The process will also free up “more gas to export to world markets”, BP says.

BP’s project is being developed in partnership with SOCAR, Azerbaijan’s state-owned oil and gas giant. After setting up a “green energy” unit last year, SOCAR says it is working with international companies, like BP, “in order to get the know-how” and “learn in the process” with the goal of transforming into a “comprehensive energy company”.  

“Sooner or later, hydrocarbons will slowly die out – not right away,” Teymur Guliyev, deputy vice president for the energy transition at SOCAR, told reporters including Climate Home. “But we have to start our transformation process when we still have plenty of time to plan accordingly, go through trial and error.” 

The COP29 spokesperson said Azerbaijan “is making significant progress” towards reducing its greenhouse gas emissions.
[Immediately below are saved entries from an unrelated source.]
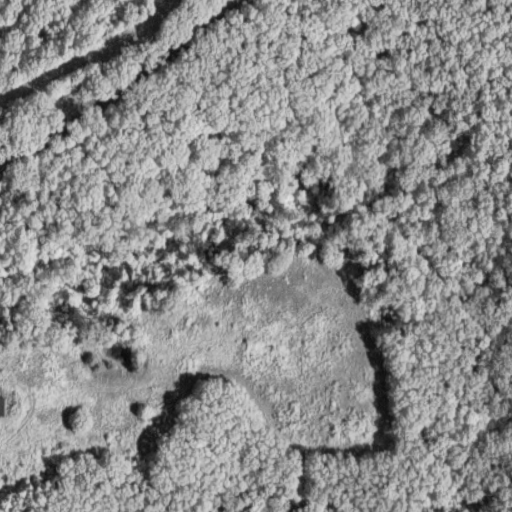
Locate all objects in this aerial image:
road: (123, 82)
building: (0, 402)
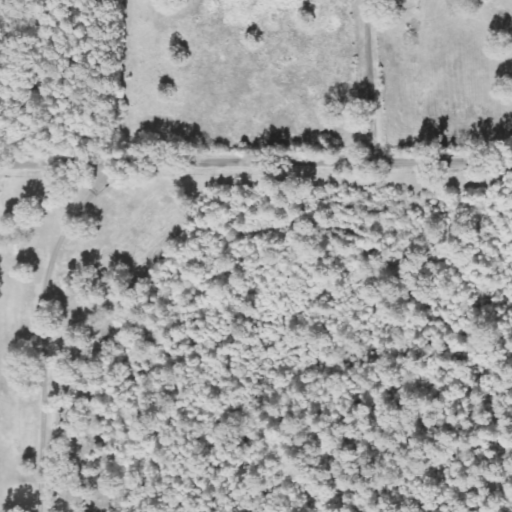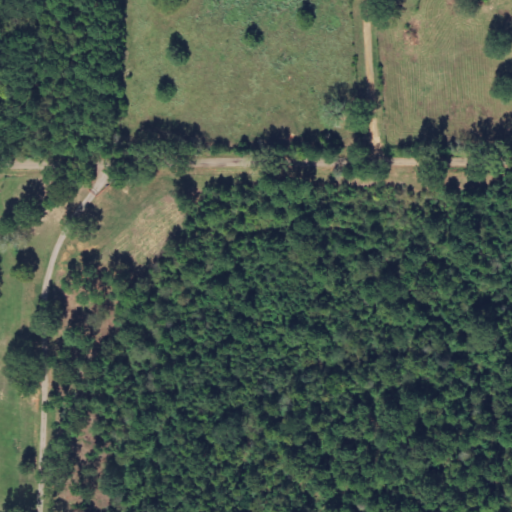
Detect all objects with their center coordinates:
road: (256, 192)
road: (33, 353)
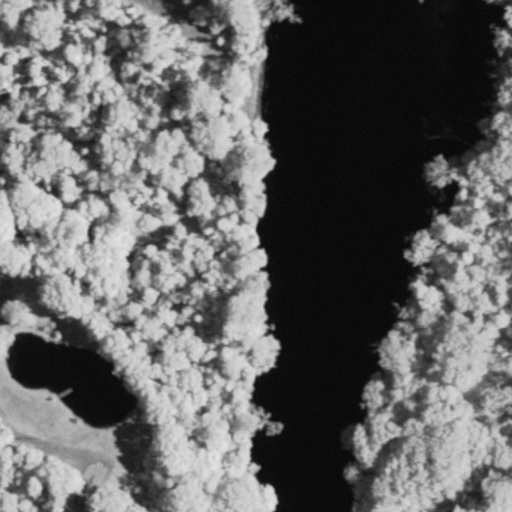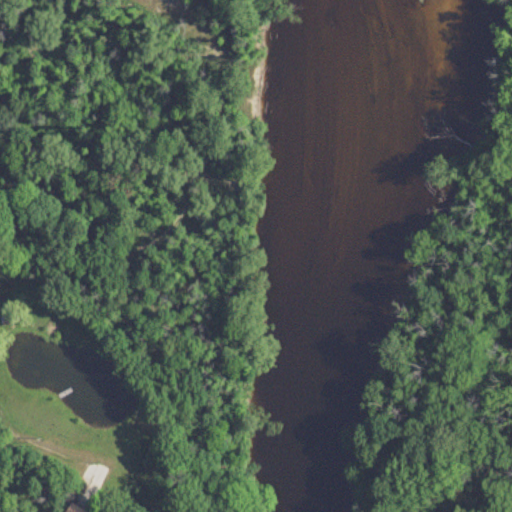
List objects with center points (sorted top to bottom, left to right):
river: (328, 256)
building: (70, 509)
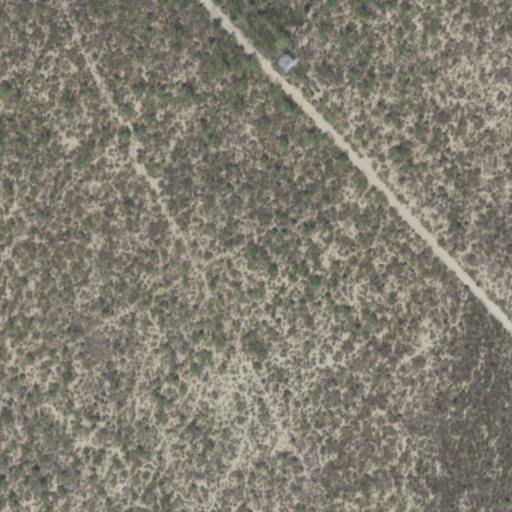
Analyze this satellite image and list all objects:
power tower: (276, 64)
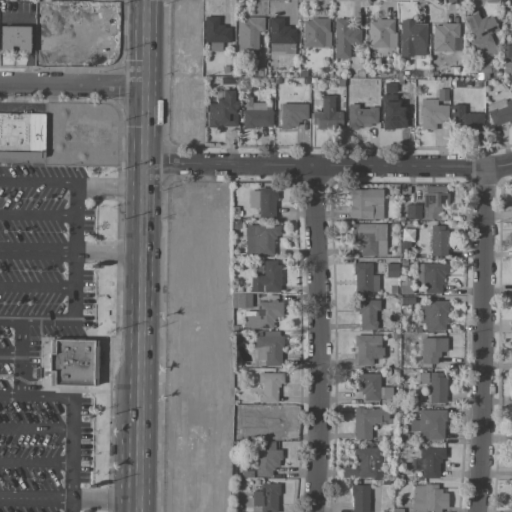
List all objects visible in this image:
building: (215, 31)
building: (315, 32)
building: (380, 33)
building: (248, 34)
building: (481, 35)
building: (280, 36)
building: (445, 37)
building: (344, 38)
building: (14, 39)
building: (412, 39)
building: (215, 47)
road: (72, 86)
building: (222, 110)
building: (500, 112)
building: (255, 114)
building: (291, 114)
building: (431, 114)
building: (326, 115)
building: (361, 116)
building: (464, 119)
building: (21, 135)
road: (328, 165)
road: (42, 182)
road: (80, 188)
building: (262, 201)
building: (433, 201)
building: (365, 204)
building: (412, 211)
road: (37, 214)
road: (143, 216)
building: (413, 235)
building: (259, 238)
building: (368, 239)
building: (437, 240)
road: (71, 251)
building: (430, 277)
building: (266, 278)
building: (364, 278)
road: (75, 286)
road: (37, 287)
building: (367, 314)
building: (262, 315)
building: (433, 316)
road: (37, 320)
road: (316, 338)
road: (479, 340)
building: (268, 348)
building: (366, 349)
building: (431, 349)
road: (18, 357)
building: (71, 362)
building: (269, 386)
building: (371, 387)
building: (436, 387)
road: (35, 395)
building: (367, 421)
building: (428, 424)
road: (35, 428)
parking lot: (42, 433)
road: (71, 454)
building: (266, 461)
road: (35, 462)
building: (429, 462)
building: (364, 464)
road: (141, 472)
building: (265, 498)
building: (359, 498)
building: (427, 498)
road: (70, 500)
parking lot: (37, 510)
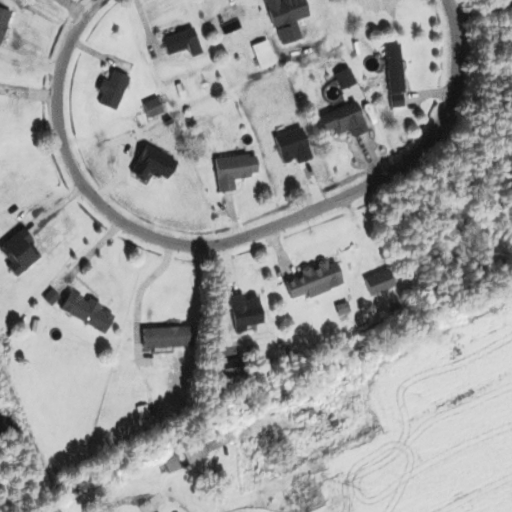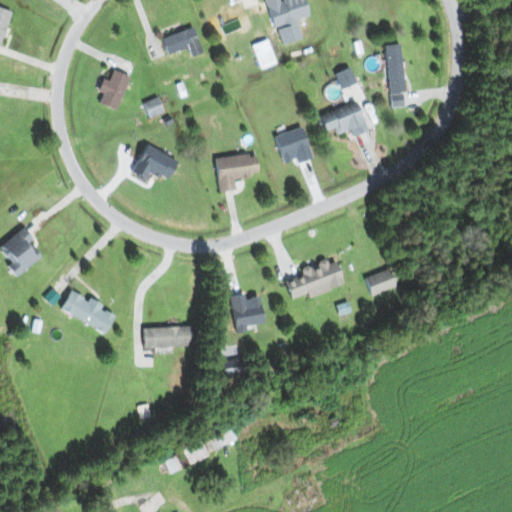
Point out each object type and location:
road: (482, 13)
building: (3, 21)
building: (229, 21)
building: (180, 42)
building: (262, 55)
building: (392, 69)
building: (111, 90)
building: (151, 108)
building: (341, 121)
building: (232, 170)
road: (230, 240)
building: (17, 252)
building: (313, 280)
building: (378, 283)
road: (140, 292)
building: (85, 312)
building: (165, 337)
building: (198, 450)
building: (305, 488)
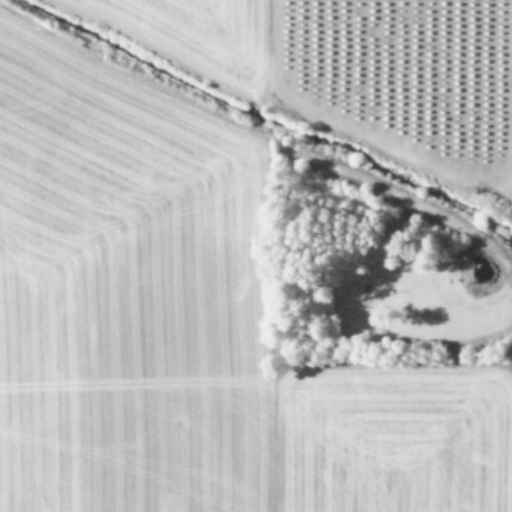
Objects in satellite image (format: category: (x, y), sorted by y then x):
crop: (255, 255)
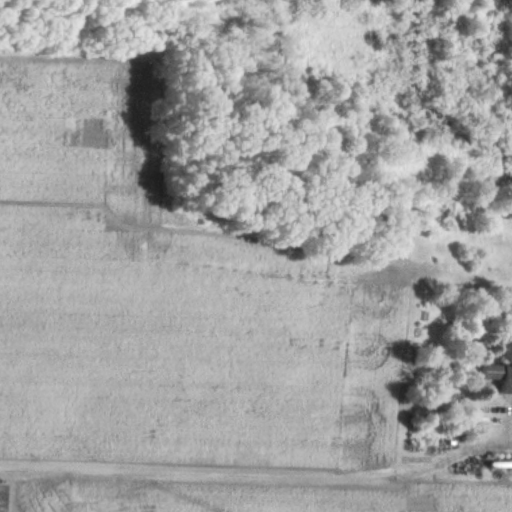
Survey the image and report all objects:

Currently, Azerbaijan has a goal to reduce emissions 40% by 2050 as outlined in its national climate plan (NDC). It has promised to submit a new NDC that is aligned with limiting global warming to 1.5C, which is due by early 2025.

How to move it

While the current priority for Azerbaijan’s renewables push appears to be maximising its gas exports, the government is also wrangling over how to sell its clean energy to Europe, when gas demand falls.

COP29’s Soltanov told Climate Home and other international journalists that he is “very optimistic” about Azerbaijan’s green transition. “Azerbaijan has been at the forefront of the oil revolution, it has been at the forefront of the gas revolution, and it has all the conditions to be at the forefront of the clean energy revolution as well,” he added. 

But the transportation of green electricity remains an obstacle.

The main option being explored is laying an electric cable under the Black Sea, stretching over 1,155 kilometres between Georgia and Romania. Originally the project, under discussion for several years, had the stated intention of linking Georgia to the European transmission network and boosting its energy security. 

But it was recently revamped as a possible route to carry Azerbaijan’s clean energy to the European market. In December 2022, the leaders of Azerbaijan, Georgia, Romania and Hungary formed a partnership to push the project forward, indicating it could be completed by 2029 at a cost of €2.3bn ($2.5bn). A two-year long feasibility study is currently in its final stage, according to President Aliyev. 

The leaders of Azerbaijan, Romania, Hungary and Georgia, and the European Commission President, at the signing of a green energy partnership in December 2022. (Photo: Inquam Photos/Octav Ganea via Reuters)

Implementing the project could be challenging given the fragile geopolitical situation in the region. The cable would run just south of the Crimean Peninsula, under Russian control, and near a theatre of war in Ukraine with the strong presence of military vessels. 

For Climate Analytics’ Bill Hare, “it’s a tricky location to attract investment and get built at the moment, but it would provide a lot of benefits in the long-term”. 

There are also questions over whether Azerbaijan’s current plans to export green energy via the Black Sea cable will yield a high-enough return to compensate for selling less fossil fuel.

“Electricity trade is a stable source of revenue, but it is also capital-intensive and not very high margin,” explained E3G’s Pastukhova. “It will not replace the same amount of export revenue that gas and oil have been contributing.”

“What Azerbaijan is doing right now [on renewables] is not enough and quite alarming because this country is so dependent on oil and gas revenue,” she said.

(Reporting by Matteo Civillini in Azerbaijan; editing by Megan Rowling and Joe Lo)

Matteo Civillini visited Azerbaijan as part of an “energy media tour” organised and sponsored by the COP29 Presidency.

The article was updated on 17 May to include comments from a COP29 spokesperson received after publication.